Barzani: Baghdad wants Erbil to withdraw to pre-2003 borders
ERBIL, Kurdistan Region – Baghdad wants the Kurdistan Region to withdraw from disputed areas and return to pre-2003 borders between the autonomous region and Iraq, said Kurdistan President Masoud Barzani, vowing that the Peshmerga will not retreat from any areas that were taken with the blood of fallen soldiers.
“This is their plan. They say you should go back to the green line,” Barzani said, referring to the line that separated Peshmerga from the army of Saddam Hussein before the US-led invasion of Iraq in 2003.
This line “was not the border of Kurdistan,” Barzani told a gathering of Muslim clerics in Erbil on Wednesday.
The pre-2003 borders exclude disputed areas such as Kirkuk, Khanaqin, Tuz Khurmatu, Makhmour, and Zumar from the Kurdistan Region.
During the war against ISIS, the Region has increased its territory by at least 40 percent, bringing many of these disputed areas under its de facto control after the Iraqi army withdrew in the face of advancing ISIS militants.

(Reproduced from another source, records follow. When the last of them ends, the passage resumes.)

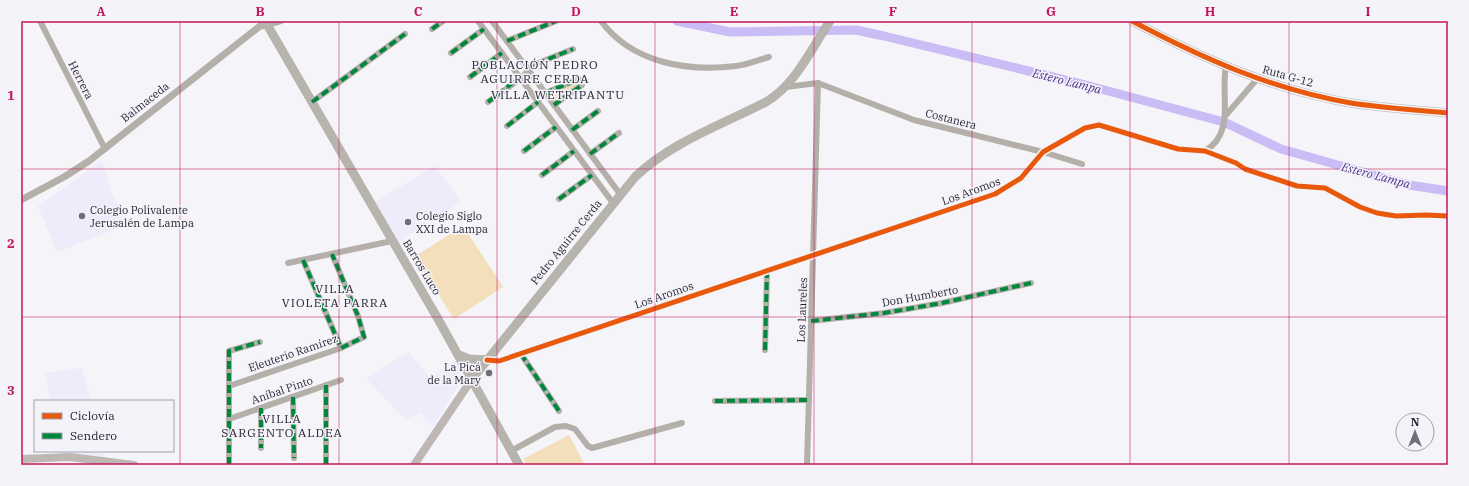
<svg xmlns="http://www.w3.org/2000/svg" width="1469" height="486" viewBox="0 0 1469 486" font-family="'IBM Plex Serif',serif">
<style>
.built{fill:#eeebfb}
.green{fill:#f4dfbc}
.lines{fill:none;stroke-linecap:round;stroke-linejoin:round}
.river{stroke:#cabcf4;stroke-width:9}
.minor{stroke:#b4afa9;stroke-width:6}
.tertiary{stroke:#b4afa9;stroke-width:7}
.secondary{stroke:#beb8b4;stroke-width:8}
.primary{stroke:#b7b3ad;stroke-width:9}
.quiet{stroke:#00873e;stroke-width:4;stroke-dasharray:8 4;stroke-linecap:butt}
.cycleway-casing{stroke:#f4f3fa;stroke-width:8}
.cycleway{stroke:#e8590c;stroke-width:5}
.grid{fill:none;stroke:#c2185b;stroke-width:1;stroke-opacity:0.55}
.poi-dot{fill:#706e78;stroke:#f4f3fa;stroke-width:1.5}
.labels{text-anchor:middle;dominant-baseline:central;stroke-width:3;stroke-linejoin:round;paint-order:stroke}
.street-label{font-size:11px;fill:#282633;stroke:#f4f3fa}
.poi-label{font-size:11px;fill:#282633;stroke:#f4f3fa;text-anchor:start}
.neighbourhood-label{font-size:12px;letter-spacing:1px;fill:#282633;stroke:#f4f3fa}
.water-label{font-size:12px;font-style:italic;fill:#4e3089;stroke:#f4f3fa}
.neatline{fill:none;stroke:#c2185b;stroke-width:1.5}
.grid-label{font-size:13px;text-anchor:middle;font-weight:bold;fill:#c2185b}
</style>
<rect width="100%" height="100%" fill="#f5f4f9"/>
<!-- built -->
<g class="built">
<polygon points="102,161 112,193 125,225 57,252 38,206"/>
<polygon points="435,166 461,202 398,242 375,202"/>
<polygon points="409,352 430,378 455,360 463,378 433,426 420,412 405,420 366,378"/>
<polygon points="82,368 91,401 51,401 45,373"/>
<polygon points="61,451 105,451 105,457 62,453"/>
</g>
<!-- green -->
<g class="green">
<polygon points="578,82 580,84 556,102 550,93"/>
<polygon points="463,226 503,287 454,319 414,257"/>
<polygon points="569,435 585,465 527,465 523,459"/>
</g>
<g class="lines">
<!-- river -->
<polyline class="river" points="677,21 730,32 856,30 884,36 1082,84 1224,122 1281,149 1409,185 1448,191"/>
<!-- minor -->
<g class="minor">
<polyline points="40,21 105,149"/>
<polyline points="478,21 613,203"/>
<polyline points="492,21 620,194"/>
<path d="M601,21c31,42 86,51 135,45 11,-1 22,-6 33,-9"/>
<polyline points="267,25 281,21"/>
<polyline points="432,29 443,21"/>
<polyline points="507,41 556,21"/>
<polyline points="451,53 484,29"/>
<polyline points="526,68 573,49"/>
<polyline points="470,77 502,53"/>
<polyline points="786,87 818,83 914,120 1043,152 1082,164"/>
<polyline points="545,93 579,79 583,81 582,85 554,105"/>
<polyline points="312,102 405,34"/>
<polyline points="488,102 524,76 528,70"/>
<polyline points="1226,115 1258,78"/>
<polyline points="507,126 538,102"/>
<polyline points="572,130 598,111"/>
<polyline points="524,151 556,127"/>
<path d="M1205,151c31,-18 15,-57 21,-85"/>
<polyline points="590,154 619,133"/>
<polyline points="542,175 574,151"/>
<polyline points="559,199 592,175"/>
<polyline points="303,260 341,348"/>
<polyline points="288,263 392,241"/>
<polyline points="811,321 884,313 942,303 1031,283"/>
<polyline points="765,350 767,271"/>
<polyline points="521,354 559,411"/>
<polyline points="487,360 499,361 995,194 1021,178 1043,152 1085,128 1099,125 1178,149 1205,151 1236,163 1245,169 1297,186 1325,188 1360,207 1377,213 1396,216 1426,215 1448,216"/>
<polyline points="326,385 326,465"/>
<polyline points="229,386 341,348 364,337 358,316 332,254"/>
<polyline points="293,397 294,458"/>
<polyline points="715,401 809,400"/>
<polyline points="261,408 261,448"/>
<polyline points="229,419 341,380"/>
<polyline points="511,451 555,427 566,426 575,429 588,446 592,448 682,423"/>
<polyline points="229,465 229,351 260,342"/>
<polyline points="807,465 818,83"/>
</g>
<!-- tertiary -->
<polyline class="tertiary" points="21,200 64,177 89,161 260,26 267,25"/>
<!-- secondary -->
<g class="secondary">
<polyline points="21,459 70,457 134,465"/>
<polyline points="414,465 472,379"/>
</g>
<!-- primary -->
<g class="primary">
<polyline points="265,21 438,319 519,465"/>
<path d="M1132,21c70,37 141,69 219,82 32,5 65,7 97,10"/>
<polyline points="459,355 469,359 487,360"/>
<path d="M472,379l163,-202c35,-34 88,-53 131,-75 30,-18 45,-53 64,-81"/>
</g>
<!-- quiet -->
<g class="quiet">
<polyline points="432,29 443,21"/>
<polyline points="507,41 556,21"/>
<polyline points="451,53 484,29"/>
<polyline points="526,68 573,49"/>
<polyline points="470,77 502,53"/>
<polyline points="545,93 579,79 583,81 582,85 554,105"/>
<polyline points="312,102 405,34"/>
<polyline points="488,102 520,77"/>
<polyline points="507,126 538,102"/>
<polyline points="572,130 598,111"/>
<polyline points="524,151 556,127"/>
<polyline points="590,154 619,133"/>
<polyline points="542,175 574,151"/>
<polyline points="559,199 592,175"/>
<polyline points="303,260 341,348 364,337 358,316 332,254"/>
<polyline points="811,321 884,313 942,303 1031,283"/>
<polyline points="765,350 767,271"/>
<polyline points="521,354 559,411"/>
<polyline points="326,385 326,465"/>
<polyline points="293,397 294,458"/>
<polyline points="715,401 809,400"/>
<polyline points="261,408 261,448"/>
<polyline points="229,465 229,351 260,342"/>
</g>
<!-- cycleway casing -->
<g class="cycleway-casing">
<g id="cycleway">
<path d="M1132,21c70,37 141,69 219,82 32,5 65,7 97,10"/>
<polyline points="487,360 499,361 995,194 1021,178 1043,152 1085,128 1099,125 1178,149 1205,151 1236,163 1245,169 1297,186 1325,188 1360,207 1377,213 1396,216 1426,215 1448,216"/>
</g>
</g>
<!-- cycleway -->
<use href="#cycleway" class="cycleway"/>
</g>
<!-- grid -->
<path class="grid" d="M180,21v444M339,21v444M497,21v444M655,21v444M814,21v444M972,21v444M1130,21v444M1289,21v444M21,169h1427M21,317h1427"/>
<!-- markers -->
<g class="poi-dot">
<circle cx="82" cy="216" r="4"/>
<circle cx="408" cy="222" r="4"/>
<circle cx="489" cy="373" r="4"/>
</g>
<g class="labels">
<!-- street labels -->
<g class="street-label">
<text transform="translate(1288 76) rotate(16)">Ruta G-12</text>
<text transform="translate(81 80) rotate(63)">Herrera</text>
<text transform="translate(145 102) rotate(-38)">Balmaceda</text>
<text transform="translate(951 119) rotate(14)">Costanera</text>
<text transform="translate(971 191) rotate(-20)">Los Aromos</text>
<text transform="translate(566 242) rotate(-51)">Pedro Aguirre Cerda</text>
<text transform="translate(422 267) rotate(59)">Barros Luco</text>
<text transform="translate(664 295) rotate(-19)">Los Aromos</text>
<text transform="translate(920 296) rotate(-10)">Don Humberto</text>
<text transform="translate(802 310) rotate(-88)">Los Laureles</text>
<text transform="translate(293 353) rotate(-19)">Eleuterio Ramírez</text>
<text transform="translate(282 390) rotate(-19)">Aníbal Pinto</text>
</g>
<!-- poi labels -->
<g class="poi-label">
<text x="90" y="210">Colegio Polivalente<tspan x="90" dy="13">Jerusalén de Lampa</tspan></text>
<text x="416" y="216">Colegio Siglo<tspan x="416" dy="13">XXI de Lampa</tspan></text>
<text x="481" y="367" text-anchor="end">La Picá<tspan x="481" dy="13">de la Mary</tspan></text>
</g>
<!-- neighbourhood labels -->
<g class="neighbourhood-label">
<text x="535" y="64">POBLACIÓN PEDRO<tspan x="535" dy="14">AGUIRRE CERDA</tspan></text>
<text x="558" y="94">VILLA WETRIPANTU</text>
<text x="335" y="288">VILLA<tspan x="335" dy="14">VIOLETA PARRA</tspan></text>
<text x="282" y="418">VILLA<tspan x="282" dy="14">SARGENTO ALDEA</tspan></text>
</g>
<!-- water labels -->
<g class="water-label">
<text transform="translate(1067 81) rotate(14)">Estero Lampa</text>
<text transform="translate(1376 175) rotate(15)">Estero Lampa</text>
</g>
</g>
<!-- border -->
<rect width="1469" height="486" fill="none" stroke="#f4f3fa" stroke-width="44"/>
<!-- legend -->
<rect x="34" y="400" width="140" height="52" fill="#f4f3fa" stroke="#a2a1aa"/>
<rect x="42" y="413" width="20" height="6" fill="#e8590c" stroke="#a2a1aa"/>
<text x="70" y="420" font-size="12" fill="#282633">Ciclovía</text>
<rect x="42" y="433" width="20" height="6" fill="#00873e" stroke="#a2a1aa"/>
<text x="70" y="440" font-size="12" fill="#282633">Sendero</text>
<!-- north arrow -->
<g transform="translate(1415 432)"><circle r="19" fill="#f4f3fa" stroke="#a2a1aa"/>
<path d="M0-3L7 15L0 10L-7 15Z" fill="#706e78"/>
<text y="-6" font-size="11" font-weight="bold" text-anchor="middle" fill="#282633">N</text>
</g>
<rect x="22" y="22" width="1425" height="442" class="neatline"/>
<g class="grid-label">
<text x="101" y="16">A</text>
<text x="260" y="16">B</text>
<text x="418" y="16">C</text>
<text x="576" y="16">D</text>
<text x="734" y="16">E</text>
<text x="893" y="16">F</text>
<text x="1051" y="16">G</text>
<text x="1210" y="16">H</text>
<text x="1368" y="16">I</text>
<text x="11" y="100">1</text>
<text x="11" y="248">2</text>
<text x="11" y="395">3</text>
</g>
</svg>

Barzani said that Erbil has been given only two options when it comes to the disputed, or Kurdistani, areas claimed by both Erbil and Baghdad: retreat or stay. He said Erbil refuses the first, while the latter may lead to military confrontation.
“If you retreat, how can you say that to the faces of the families of the martyrs? If you stay, you will face a war,” Barzani said.
Kurdistan has lost more than 1,700 Peshmerga since the beginning of the war against ISIS.
Barzani said that the planned independence referendum can work as a peaceful tool to settle outstanding issues between Erbil and Baghdad.
He reminded attendees that “the culture” of resorting to military means to resolve the Kurdish issue has not changed in Baghdad after decades of genocide against Kurds at the hands of the Iraqi government. He used the example of a 2008 incident in Qaratapa, near Khanaqin.
At that time, he said, the Iraqi army had asked the Peshmerga to deploy troops to the area to clear it of terrorists. The Peshmerga carried out the task during which they lost 18 soldiers and sustained 46 injuries.
The agreement between the Iraqi army and the Peshmerga was that the Kurdish force would withdraw after the military operation.
Barzani said that while the Kurds expected appreciation for their service, instead they received a message from the Iraqi army telling them they had 24 hours to leave the area or face a military confrontation.
“The bell rang for me then,” Barzani said, insisting that Iraq has failed to work as a country with Kurds on an equal footing.
Iraqi Prime Minister Haider al-Abadi said last month that he would not “deploy tanks” to the Kurdistan Region in response to the referendum this fall, despite the vote being “unconstitutional, illegitimate.”